Besides the sitcom, filmed for no pay in a Seattle basement, Layfield acted in several independent films, according to an online biography.
Director D.A. Sebasstian said Layfield was talented, always prepared, and “a good team player” on the set of a movie he directed, “Hot Rod Girls Save the World,” which was released in 2008.
“She had that sort of Southern belle thing going on, you know? Her overall personality was just real nice and pleasant,” he said.
When she wasn’t working, Layfield loved live music and coffee shops and was a regular at Cafe Racer, which she could walk to from her home.
Patrons and employees of the cafe said she always looked on the bright side of life, and was a big fan of the musicians who played there. She would come at night, and often in the morning, too, to work on a crossword puzzle and chat with friends.
The cafe’s general manager, Ben Dean, said she had been talking the morning of the shooting to two members of the band God’s Favorite Beefcake who also were killed in the shooting.
“She enjoyed her friends at that little cafe,” said her aunt, Sheilah Holland. “They were a very artsy group, and she just really enjoyed going there.”

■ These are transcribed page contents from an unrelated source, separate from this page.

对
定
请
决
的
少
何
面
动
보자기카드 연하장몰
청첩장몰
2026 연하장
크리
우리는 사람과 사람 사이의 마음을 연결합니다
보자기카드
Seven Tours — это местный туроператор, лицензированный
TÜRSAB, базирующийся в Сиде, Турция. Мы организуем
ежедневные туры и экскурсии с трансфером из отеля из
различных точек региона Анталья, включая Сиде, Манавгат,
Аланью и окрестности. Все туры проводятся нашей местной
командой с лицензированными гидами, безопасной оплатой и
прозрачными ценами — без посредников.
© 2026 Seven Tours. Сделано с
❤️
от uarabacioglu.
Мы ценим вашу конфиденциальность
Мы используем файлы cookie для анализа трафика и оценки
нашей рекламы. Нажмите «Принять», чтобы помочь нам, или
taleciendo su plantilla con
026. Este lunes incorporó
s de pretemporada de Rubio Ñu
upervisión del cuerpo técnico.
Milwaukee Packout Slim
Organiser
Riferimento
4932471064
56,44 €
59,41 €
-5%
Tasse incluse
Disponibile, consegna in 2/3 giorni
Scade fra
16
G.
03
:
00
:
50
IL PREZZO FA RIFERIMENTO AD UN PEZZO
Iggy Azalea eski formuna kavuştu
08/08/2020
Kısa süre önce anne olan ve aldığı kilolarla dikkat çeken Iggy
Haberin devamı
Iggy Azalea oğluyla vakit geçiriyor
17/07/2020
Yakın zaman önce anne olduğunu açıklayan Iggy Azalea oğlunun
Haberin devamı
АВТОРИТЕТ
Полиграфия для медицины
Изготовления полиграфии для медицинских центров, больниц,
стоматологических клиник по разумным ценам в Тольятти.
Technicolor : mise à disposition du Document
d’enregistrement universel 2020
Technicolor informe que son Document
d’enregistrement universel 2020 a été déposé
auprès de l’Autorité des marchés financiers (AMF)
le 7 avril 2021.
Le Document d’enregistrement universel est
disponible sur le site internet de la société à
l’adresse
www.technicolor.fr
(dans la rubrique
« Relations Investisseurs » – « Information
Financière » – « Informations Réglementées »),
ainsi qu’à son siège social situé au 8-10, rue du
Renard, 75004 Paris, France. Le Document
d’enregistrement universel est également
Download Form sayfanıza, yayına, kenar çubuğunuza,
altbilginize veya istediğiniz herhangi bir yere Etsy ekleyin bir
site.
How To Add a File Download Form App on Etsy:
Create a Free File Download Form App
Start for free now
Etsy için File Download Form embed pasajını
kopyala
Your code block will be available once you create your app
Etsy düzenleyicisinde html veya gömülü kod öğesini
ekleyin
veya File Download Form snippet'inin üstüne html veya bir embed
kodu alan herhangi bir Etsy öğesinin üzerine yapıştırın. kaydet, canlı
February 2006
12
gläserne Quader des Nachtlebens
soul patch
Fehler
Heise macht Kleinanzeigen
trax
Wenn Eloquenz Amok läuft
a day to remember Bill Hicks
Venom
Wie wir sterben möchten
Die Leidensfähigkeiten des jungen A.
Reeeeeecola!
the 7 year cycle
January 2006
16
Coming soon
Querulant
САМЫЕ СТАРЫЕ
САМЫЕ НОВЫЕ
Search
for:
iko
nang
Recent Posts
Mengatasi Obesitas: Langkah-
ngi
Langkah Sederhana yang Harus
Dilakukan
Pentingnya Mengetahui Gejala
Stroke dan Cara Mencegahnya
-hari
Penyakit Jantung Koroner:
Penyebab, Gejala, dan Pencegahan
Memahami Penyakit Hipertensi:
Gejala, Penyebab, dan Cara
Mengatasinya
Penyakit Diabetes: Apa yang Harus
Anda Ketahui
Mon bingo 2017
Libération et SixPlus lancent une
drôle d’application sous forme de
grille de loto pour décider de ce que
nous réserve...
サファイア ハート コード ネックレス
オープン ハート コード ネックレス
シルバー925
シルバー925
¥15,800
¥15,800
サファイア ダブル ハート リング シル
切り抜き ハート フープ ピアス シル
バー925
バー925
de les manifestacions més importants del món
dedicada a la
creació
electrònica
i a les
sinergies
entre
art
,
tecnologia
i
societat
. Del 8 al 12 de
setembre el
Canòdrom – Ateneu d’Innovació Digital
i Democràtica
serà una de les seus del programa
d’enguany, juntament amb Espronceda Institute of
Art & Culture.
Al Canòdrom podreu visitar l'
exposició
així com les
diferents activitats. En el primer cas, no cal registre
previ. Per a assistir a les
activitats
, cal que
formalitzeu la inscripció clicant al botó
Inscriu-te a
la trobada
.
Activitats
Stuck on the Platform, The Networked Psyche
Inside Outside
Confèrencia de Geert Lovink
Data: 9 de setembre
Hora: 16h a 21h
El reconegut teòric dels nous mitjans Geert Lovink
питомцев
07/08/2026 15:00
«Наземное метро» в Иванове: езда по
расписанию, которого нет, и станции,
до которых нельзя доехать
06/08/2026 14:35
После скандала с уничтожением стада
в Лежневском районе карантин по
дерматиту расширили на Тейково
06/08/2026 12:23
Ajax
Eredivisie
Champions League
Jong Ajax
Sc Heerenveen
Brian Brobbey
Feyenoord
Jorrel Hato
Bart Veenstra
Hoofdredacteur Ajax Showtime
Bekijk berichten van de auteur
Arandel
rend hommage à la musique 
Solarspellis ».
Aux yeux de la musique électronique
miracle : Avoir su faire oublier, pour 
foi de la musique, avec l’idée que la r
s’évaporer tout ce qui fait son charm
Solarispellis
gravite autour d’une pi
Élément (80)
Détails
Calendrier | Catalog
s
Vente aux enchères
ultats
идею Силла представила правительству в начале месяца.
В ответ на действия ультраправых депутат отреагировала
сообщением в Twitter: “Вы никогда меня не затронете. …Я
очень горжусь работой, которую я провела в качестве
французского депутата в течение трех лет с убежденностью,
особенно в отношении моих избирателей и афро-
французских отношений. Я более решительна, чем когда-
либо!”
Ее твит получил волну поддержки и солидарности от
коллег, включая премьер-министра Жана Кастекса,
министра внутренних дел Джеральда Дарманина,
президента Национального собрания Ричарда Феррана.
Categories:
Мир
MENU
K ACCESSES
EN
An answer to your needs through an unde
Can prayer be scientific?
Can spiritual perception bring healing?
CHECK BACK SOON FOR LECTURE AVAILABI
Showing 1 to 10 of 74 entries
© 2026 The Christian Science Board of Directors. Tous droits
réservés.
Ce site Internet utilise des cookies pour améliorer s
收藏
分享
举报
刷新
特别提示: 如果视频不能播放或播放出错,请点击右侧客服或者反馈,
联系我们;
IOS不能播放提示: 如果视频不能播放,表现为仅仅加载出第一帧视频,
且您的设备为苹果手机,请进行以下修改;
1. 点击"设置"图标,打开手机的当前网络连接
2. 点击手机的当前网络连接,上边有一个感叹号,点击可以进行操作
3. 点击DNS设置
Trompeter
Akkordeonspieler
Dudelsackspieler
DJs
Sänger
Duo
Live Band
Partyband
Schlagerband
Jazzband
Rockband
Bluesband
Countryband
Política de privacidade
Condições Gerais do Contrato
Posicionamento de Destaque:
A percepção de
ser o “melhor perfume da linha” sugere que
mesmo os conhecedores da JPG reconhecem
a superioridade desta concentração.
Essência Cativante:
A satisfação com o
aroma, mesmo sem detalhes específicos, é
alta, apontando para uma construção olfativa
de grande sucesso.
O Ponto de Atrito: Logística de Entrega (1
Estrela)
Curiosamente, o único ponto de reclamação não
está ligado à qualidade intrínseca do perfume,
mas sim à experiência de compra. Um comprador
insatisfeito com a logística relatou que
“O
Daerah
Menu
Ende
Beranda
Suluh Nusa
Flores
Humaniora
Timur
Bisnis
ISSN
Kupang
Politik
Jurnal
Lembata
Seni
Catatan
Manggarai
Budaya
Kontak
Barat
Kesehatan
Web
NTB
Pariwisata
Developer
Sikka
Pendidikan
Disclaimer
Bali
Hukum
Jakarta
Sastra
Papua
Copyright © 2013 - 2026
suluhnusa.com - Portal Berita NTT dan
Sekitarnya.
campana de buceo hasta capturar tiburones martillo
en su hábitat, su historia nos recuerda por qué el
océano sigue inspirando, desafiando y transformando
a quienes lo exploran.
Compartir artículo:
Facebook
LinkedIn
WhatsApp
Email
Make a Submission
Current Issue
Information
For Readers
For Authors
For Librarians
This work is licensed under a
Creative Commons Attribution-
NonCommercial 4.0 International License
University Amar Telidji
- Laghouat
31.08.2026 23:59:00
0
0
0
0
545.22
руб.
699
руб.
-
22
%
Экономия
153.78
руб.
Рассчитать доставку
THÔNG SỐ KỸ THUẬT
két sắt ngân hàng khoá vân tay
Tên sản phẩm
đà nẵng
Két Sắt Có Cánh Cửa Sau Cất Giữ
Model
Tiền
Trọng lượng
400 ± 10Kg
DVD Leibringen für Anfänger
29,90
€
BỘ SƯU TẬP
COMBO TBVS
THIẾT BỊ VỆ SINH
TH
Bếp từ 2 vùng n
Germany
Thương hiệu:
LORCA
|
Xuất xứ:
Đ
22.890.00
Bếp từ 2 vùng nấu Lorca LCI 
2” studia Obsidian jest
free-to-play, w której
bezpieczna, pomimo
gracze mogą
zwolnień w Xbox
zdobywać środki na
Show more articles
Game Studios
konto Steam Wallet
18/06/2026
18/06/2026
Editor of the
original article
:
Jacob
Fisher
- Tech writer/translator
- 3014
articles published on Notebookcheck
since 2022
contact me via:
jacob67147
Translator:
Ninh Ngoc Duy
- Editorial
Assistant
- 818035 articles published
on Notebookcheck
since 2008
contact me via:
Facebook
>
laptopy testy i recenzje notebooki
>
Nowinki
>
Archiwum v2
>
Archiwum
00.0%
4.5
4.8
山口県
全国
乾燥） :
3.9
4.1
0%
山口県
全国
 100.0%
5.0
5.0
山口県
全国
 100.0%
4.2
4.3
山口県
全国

Layfield had been home in Georgia for three weeks before flying back to Seattle on Monday. While in Georgia, she spent Sunday with her family at her grandmother’s 103rd birthday party, her aunt said.
Layfield’s aunt said she saw the shooting on the news and, knowing it was in Layfield’s neighborhood, “called everybody in Seattle,” finally confirming Layfield’s involvement through the mayor’s office and Harborview Medical Center.
The news spread across the small Georgia community Thursday. Tom Knighton, the publisher of the Albany newspaper and a classmate of Layfield’s, heard the news at work and broke down.
“Something like this you just never imagine. It’s the kind of thing that always happens to other people,” he said.
— Emily Heffter
Donald Largen, a 57-year-old urban planner who played the saxophone, “was a very loving, kindhearted man,” said his mother, Betty Parker.
Parker said she moved to Seattle from Racine, Wis., when she was 13., and later raised a family of three boys here, with Donald being the oldest.
“Seattle was a nice little town back then. I don’t even recognize it anymore,” Parker said. “You see all these things on TV, and you hear about people who lose a family member, but you never think it’s going to be you. It’s unbelievable. It’s the old saying: man’s inhumanity to man.”
After having lunch with a friend Wednesday, Parker, 79, of Lynnwood, said she returned home to find a neighbor informing her of a family emergency. She went to Harborview Medical Center, where her son had been taken.
“He was brain-dead,” Parker said. “All I could do was look at him.”
Parker said her son was a graduate of Shorecrest High School and the University of Washington, and was self-employed as an urban planner.
Dean Largen, of Fairbanks, Alaska, a younger brother, said Donald lived less than a block from Cafe Racer and went there often. He lived with his partner of more than 20 years, Glenna Wilson.
“Every time I came down from Fairbanks for a visit, I would walk over from his place to the Racer. I sat there many times with him.”
Kurt Geissel, the cafe’s owner, said Largen was part of the community of people who supported his business. He said Largen had gone through some rough times during the recession, which made it harder for urban planners to find jobs. But he was always willing to assist the cafe.
“Don, he always had my back,” Geissel said. “He was there to help in any way possible. We helped each other out.e was just a straight-up guy.”
Largen’s organs were donated, Parker said.